Omit all pictures, then retype the data exactly as given.

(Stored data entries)
===============

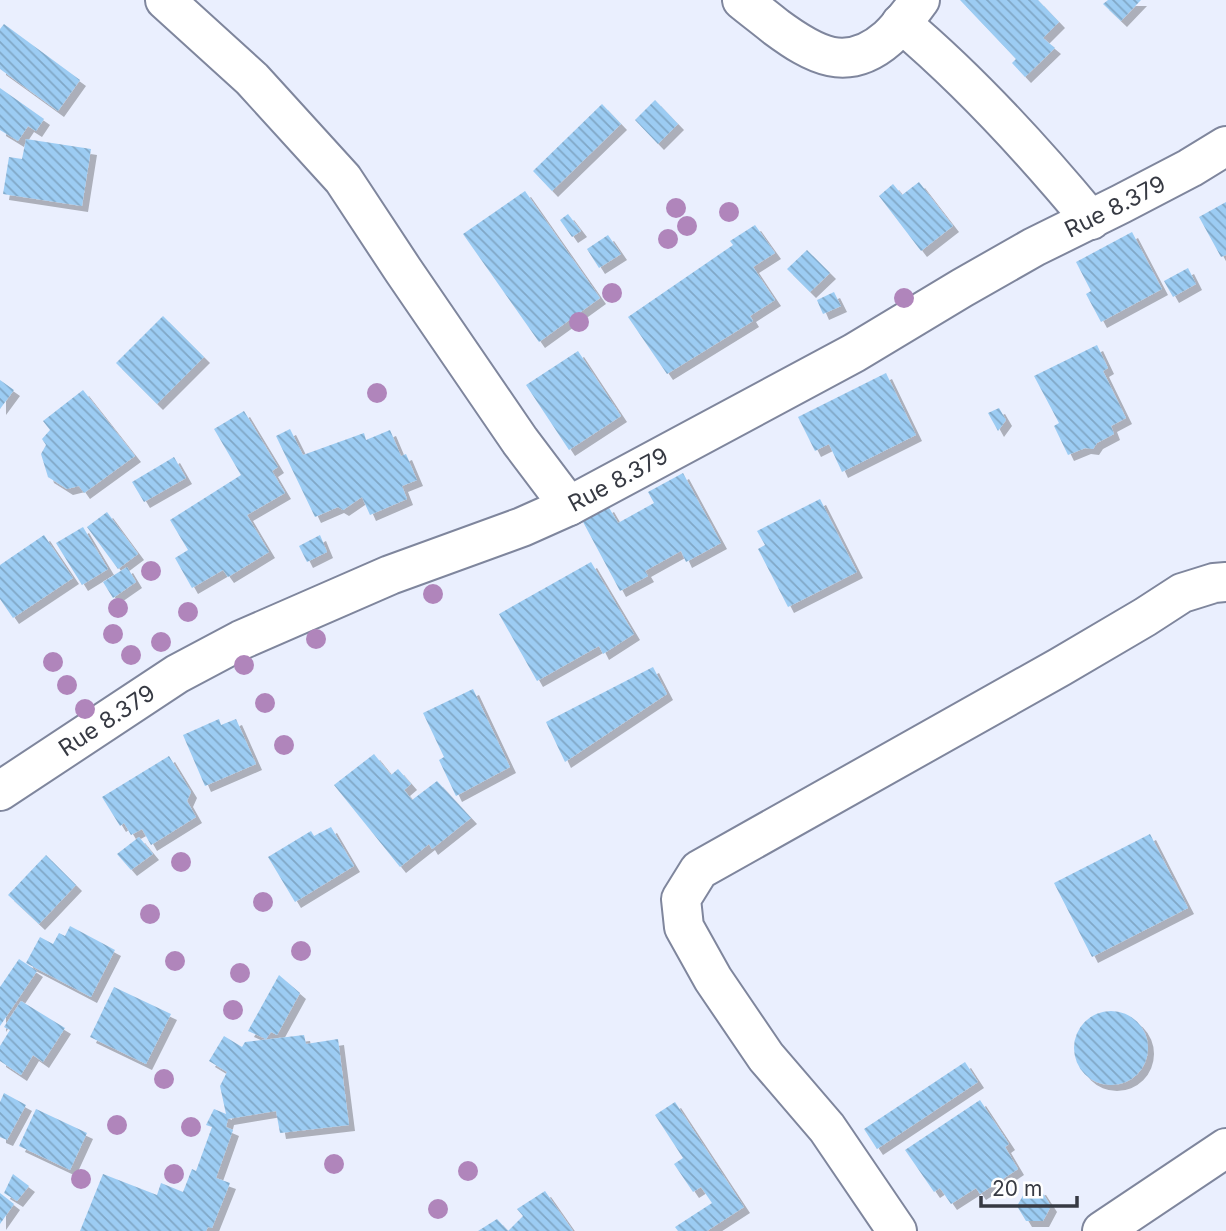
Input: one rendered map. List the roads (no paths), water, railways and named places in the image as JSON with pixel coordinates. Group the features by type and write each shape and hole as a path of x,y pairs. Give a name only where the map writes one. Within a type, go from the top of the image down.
{"street":[{"path":"165,0 252,79 343,179 402,270 569,506"},
{"path":"742,0 797,42 822,55 842,59 868,51 888,38 910,11 922,41 992,108 1040,159 1091,220"},
{"name":"Rue 8.379","path":"0,791 177,674 241,639 390,575 522,527 569,506 854,353 1034,247 1190,168 1226,146"},
{"path":"897,1231 827,1128 766,1057 713,979 684,927 681,900 699,870 1060,667 1182,593 1226,582"},
{"path":"1102,1231 1226,1148"}]}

===============

→ Problem solution
Input: one rendered map. List the roads (no paths), water, railways and named places in the image as JSON with pixel coordinates. Group the features by type and write each shape and hole as a path of x,y pairs. Give a name only where the map writes one. Within a type, go from the top of the image down.
{"street":[{"path":"165,0 252,79 343,179 402,270 569,506"},
{"path":"742,0 797,42 822,55 842,59 868,51 888,38 910,11 922,41 992,108 1040,159 1091,220"},
{"name":"Rue 8.379","path":"0,791 177,674 241,639 390,575 522,527 569,506 854,353 1034,247 1190,168 1226,146"},
{"path":"897,1231 827,1128 766,1057 713,979 684,927 681,900 699,870 1060,667 1182,593 1226,582"},
{"path":"1102,1231 1226,1148"}]}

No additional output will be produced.